PM launches northern tour, announces money for Arctic technology
PM Harper’s entourage to start Nunavut tour Aug. 23 in Cambridge Bay

Prime Minister Stephen Harper kicked off his Northern tour Aug. 21 with the launch of the National Research Council Arctic Program. (PHOTO COURTESY OF THE PMO)
Prime Minister Stephen Harper launched his annual Northern tour Aug. 21 in Whitehorse, Yukon, announcing money for the development of cold-climate technology in the Canadian Arctic.
During a stop at Yukon College, Harper announced a new partnership between the college’s Cold Climate Innovation Centre and the National Research Council, which will focus its research on resource development in the Canadian Arctic, northern transportation and shipping, and community infrastructure.
The federal government contribution to the eight-year, $17-million dollar Arctic Program is worth about $2.1 million a year.

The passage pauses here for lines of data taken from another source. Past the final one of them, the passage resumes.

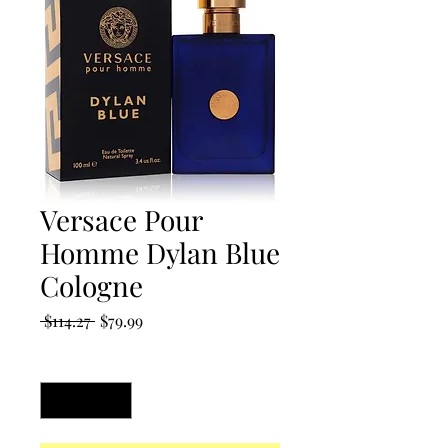
Versace Pour
Homme Dylan Blue
Cologne
Regular
Sale
 $114.27 
$79.99
Price
Price
Quantity
*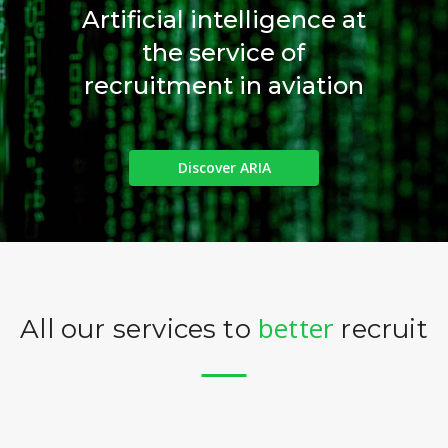
Artificial intelligence at
the service of
recruitment in aviation
Discover ARIA
better
All our services to
recruit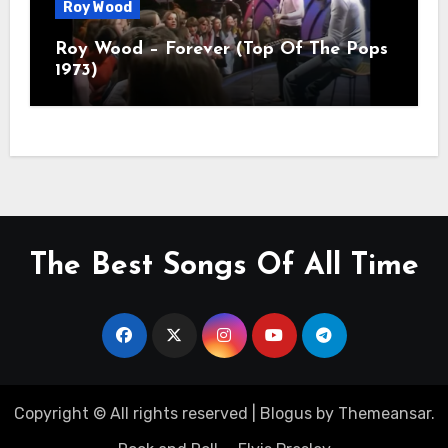
Roy Wood
Roy Wood – Forever (Top Of The Pops
1973)
The Best Songs Of All Time
Copyright © All rights reserved
|
Blogus
by
Themeansar
.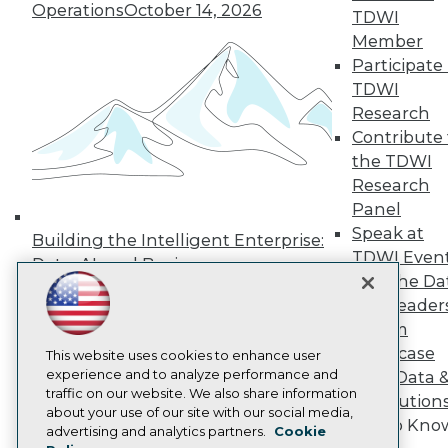
Operations
October 14, 2026
Press Center
TDWI
Media Center
Member
TDWI Europe
Participate 
Engage
TDWI
Become a Member
Research
Become an Instructor
Contribute 
Vendor News
Marketing Opportunities
the TDWI
AI 101 Blog
Research
Data 101 Blog
Panel
Events Insider Blog
Speak at
Glossary
Building the Intelligent Enterprise:
Research
TDWI Even
Data, AI, and Business
Resource Hub
Join the Da
Transformation
November 10, 2026
Best Practices Reports
& AI Leader
State of Reports
Forum
Webinars
Showcase
Articles
This website uses cookies to enhance user
AI-Ready Data
experience and to analyze performance and
Your Data 
traffic on our website. We also share information
AI Solution
about your use of our site with our social media,
Get to Kno
Privacy Policy
advertising and analytics partners.
Cookie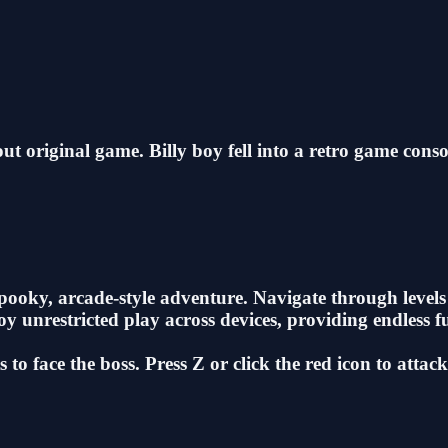
t original game. Billy boy fell into a retro game conso
oky, arcade-style adventure. Navigate through levels f
y unrestricted play across devices, providing endless f
to face the boss. Press Z or click the red icon to attac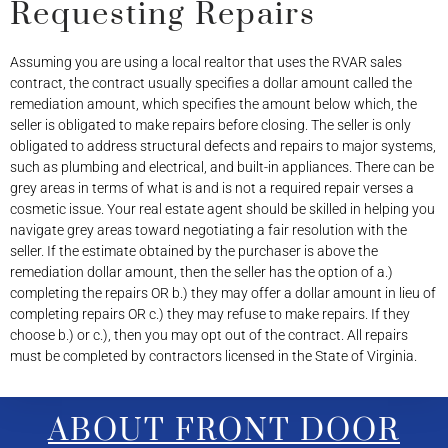
Requesting Repairs
Assuming you are using a local realtor that uses the RVAR sales
contract, the contract usually specifies a dollar amount called the
remediation amount, which specifies the amount below which, the
seller is obligated to make repairs before closing. The seller is only
obligated to address structural defects and repairs to major systems,
such as plumbing and electrical, and built-in appliances. There can be
grey areas in terms of what is and is not a required repair verses a
cosmetic issue. Your real estate agent should be skilled in helping you
navigate grey areas toward negotiating a fair resolution with the
seller. If the estimate obtained by the purchaser is above the
remediation dollar amount, then the seller has the option of a.)
completing the repairs OR b.) they may offer a dollar amount in lieu of
completing repairs OR c.) they may refuse to make repairs. If they
choose b.) or c.), then you may opt out of the contract. All repairs
must be completed by contractors licensed in the State of Virginia.
ABOUT FRONT DOOR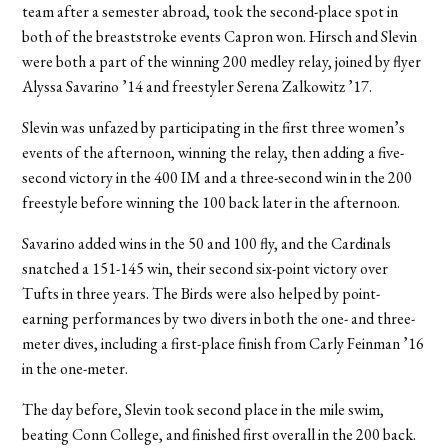
team after a semester abroad, took the second-place spot in
both of the breaststroke events Capron won. Hirsch and Slevin
were both a part of the winning 200 medley relay, joined by flyer
Alyssa Savarino ’14 and freestyler Serena Zalkowitz ’17.
Slevin was unfazed by participating in the first three women’s
events of the afternoon, winning the relay, then adding a five-
second victory in the 400 IM and a three-second win in the 200
freestyle before winning the 100 back later in the afternoon.
Savarino added wins in the 50 and 100 fly, and the Cardinals
snatched a 151-145 win, their second six-point victory over
Tufts in three years. The Birds were also helped by point-
earning performances by two divers in both the one- and three-
meter dives, including a first-place finish from Carly Feinman ’16
in the one-meter.
The day before, Slevin took second place in the mile swim,
beating Conn College, and finished first overall in the 200 back.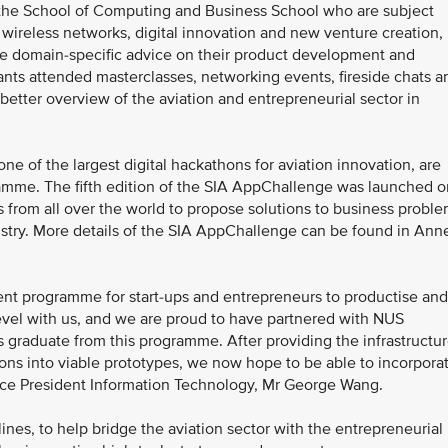
m the School of Computing and Business School who are subject
, wireless networks, digital innovation and new venture creation,
vide domain-specific advice on their product development and
ipants attended masterclasses, networking events, fireside chats a
a better overview of the aviation and entrepreneurial sector in
 of the largest digital hackathons for aviation innovation, are
gramme. The fifth edition of the SIA AppChallenge was launched o
rs from all over the world to propose solutions to business probl
dustry. More details of the SIA AppChallenge can be found in Ann
ent programme for start-ups and entrepreneurs to productise and
level with us, and we are proud to have partnered with NUS
ps graduate from this programme. After providing the infrastructu
ions into viable prototypes, we now hope to be able to incorpora
 Vice President Information Technology, Mr George Wang.
ines, to help bridge the aviation sector with the entrepreneurial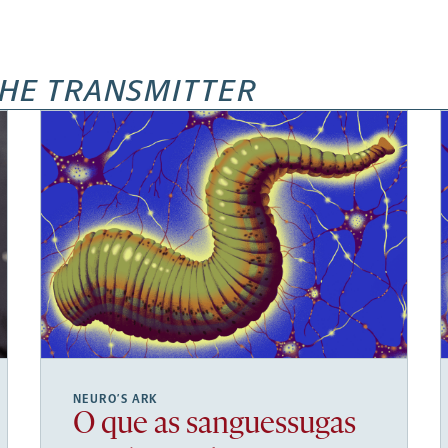
HE TRANSMITTER
NEURO’S ARK
O que as sanguessugas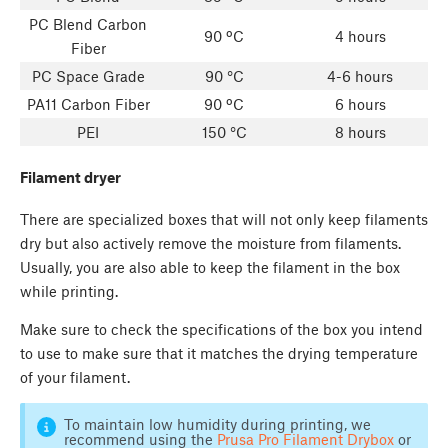
PC Blend Carbon
90 ºC
4 hours
Fiber
PC Space Grade
90 °C
4-6 hours
PA11 Carbon Fiber
90 ºC
6 hours
PEI
150 °C
8 hours
Filament dryer
There are specialized boxes that will not only keep filaments
dry but also actively remove the moisture from filaments.
Usually, you are also able to keep the filament in the box
while printing.
Make sure to check the specifications of the box you intend
to use to make sure that it matches the drying temperature
of your filament.
To maintain low humidity during printing, we
recommend using the
Prusa Pro Filament Drybox
or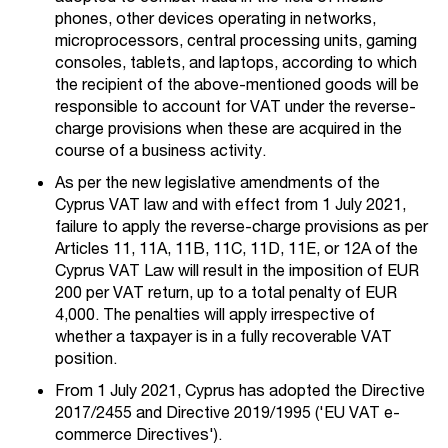
phones, other devices operating in networks,
microprocessors, central processing units, gaming
consoles, tablets, and laptops, according to which
the recipient of the above-mentioned goods will be
responsible to account for VAT under the reverse-
charge provisions when these are acquired in the
course of a business activity.
As per the new legislative amendments of the
Cyprus VAT law and with effect from 1 July 2021,
failure to apply the reverse-charge provisions as per
Articles 11, 11A, 11B, 11C, 11D, 11E, or 12A of the
Cyprus VAT Law will result in the imposition of EUR
200 per VAT return, up to a total penalty of EUR
4,000. The penalties will apply irrespective of
whether a taxpayer is in a fully recoverable VAT
position.
From 1 July 2021, Cyprus has adopted the Directive
2017/2455 and Directive 2019/1995 ('EU VAT e-
commerce Directives').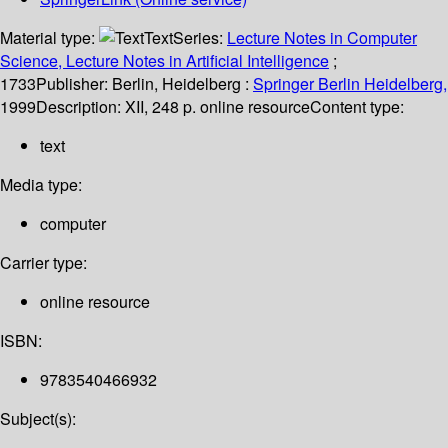
Material type:
Text
Series:
Lecture Notes in Computer
Science, Lecture Notes in Artificial Intelligence
;
1733
Publisher:
Berlin, Heidelberg :
Springer Berlin Heidelberg,
1999
Description:
XII, 248 p. online resource
Content type:
text
Media type:
computer
Carrier type:
online resource
ISBN:
9783540466932
Subject(s):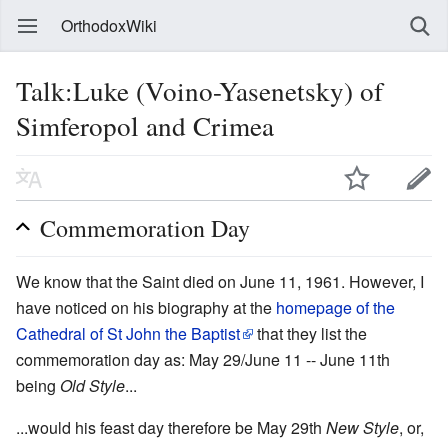
OrthodoxWiki
Talk:Luke (Voino-Yasenetsky) of
Simferopol and Crimea
Commemoration Day
We know that the Saint died on June 11, 1961. However, I
have noticed on his biography at the
homepage of the
Cathedral of St John the Baptist
that they list the
commemoration day as: May 29/June 11 -- June 11th
being
Old Style
...
...would his feast day therefore be May 29th
New Style
, or,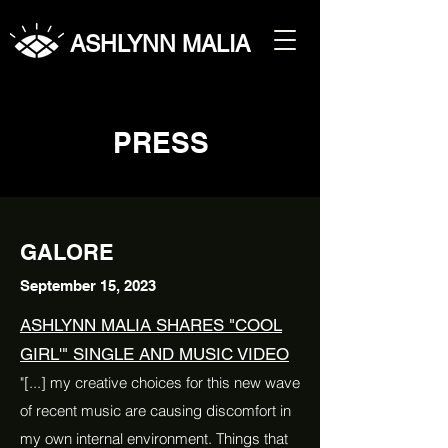
ASHLYNN MALIA
PRESS
GALORE
September 15, 2023
ASHLYNN MALIA SHARES "COOL
GIRL'" SINGLE AND MUSIC VIDEO
"[...] my creative choices for this new wave
of recent music are causing discomfort in
my own internal environment. Things that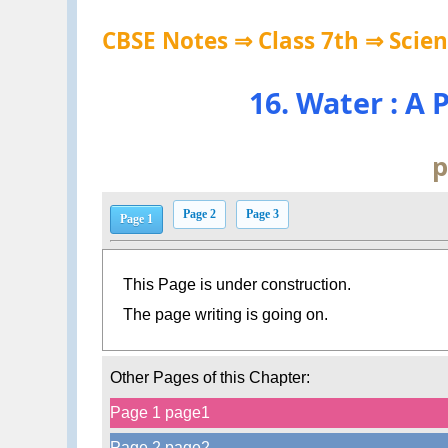
CBSE Notes ⇒ Class 7th ⇒ Scie
16. Water : A
p
Page 2
Page 3
Page 1
This Page is under construction.
The page writing is going on.
Other Pages of this Chapter:
Page 1 page1
Page 2 page2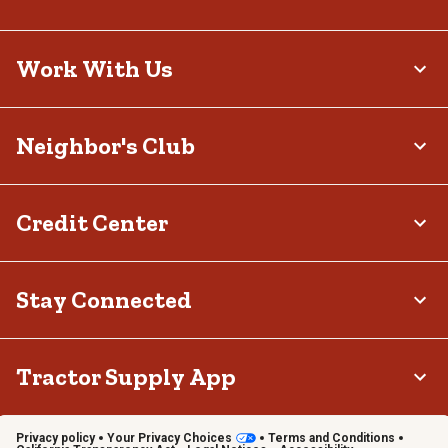
Work With Us
Neighbor's Club
Credit Center
Stay Connected
Tractor Supply App
Privacy policy
Your Privacy Choices
Terms and Conditions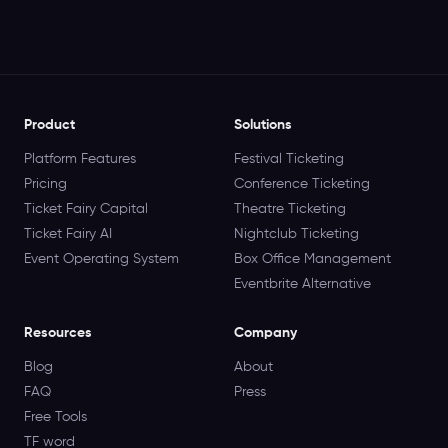
Product
Solutions
Platform Features
Festival Ticketing
Pricing
Conference Ticketing
Ticket Fairy Capital
Theatre Ticketing
Ticket Fairy AI
Nightclub Ticketing
Event Operating System
Box Office Management
Eventbrite Alternative
Resources
Company
Blog
About
FAQ
Press
Free Tools
TF word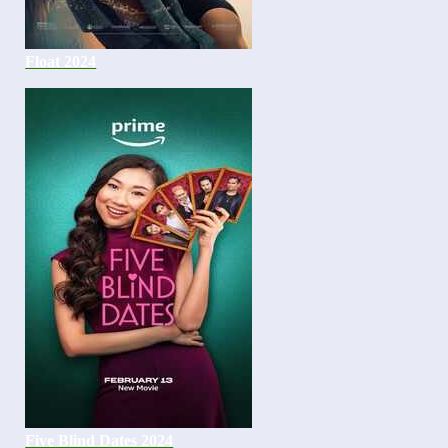
Float 2024
Five Blind Dates 2024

It will look at improving ice management; effective detection and clean-up of oil under ice; and developing technologies to reduce the number of vessel accidents and structural damage, said an Aug. 21 news release from the prime minister’s office.
“Our government recognizes the full potential of the North,” Harper said in the release. “We will continue to support northern development by ensuring sustainable, low impact, responsible resource development in the Arctic, while creating jobs and improving the quality of life for residents of Northern communities.”
As part of the collaboration, the National Research Council will invest roughly $2 million a year into the program, while the agency hopes to pull in another $65 million from private industry.
Harper is on his ninth trip to the northern territories since his first election to the prime minister’s job in 2006. He and a delegation of ministers, including Nunavut MP Leona Aglukkaq, will visit the Northwest Territories Aug. 22 before heading to Nunavut over the weekend.
On Aug. 23, Harper and his delegation will land in Cambridge Bay, where he will visit the site of the Canadian High Arctic Research Station, where construction is starting this year.
This past May, the federal public works department awarded an $84.9 million contract to a joint venture between EllisDon and NCC Dowland Construction Ltd., which is itself a joint venture between the NCC group of companies and an insolvent firm called Dowland Construction Ltd., for construction management and other services in the building of CHARS.
NCC Dowland Construction Ltd. still exists, however, and listed a Bay Street law firm as its current business office at the time of the contract award.
From Cambridge Bay, Harper will fly to Pond Inlet and spend time on the Coast Guard’s HMCS Kingston.
His last stop will be in Iqaluit, from where he’ll visit Operation Nanook, the Canadian Armed Forces’ annual “sovereignty exercise” in the North.
That operation includes responding to a simulation of a 50-passenger cruise ship grounded off of York Sound.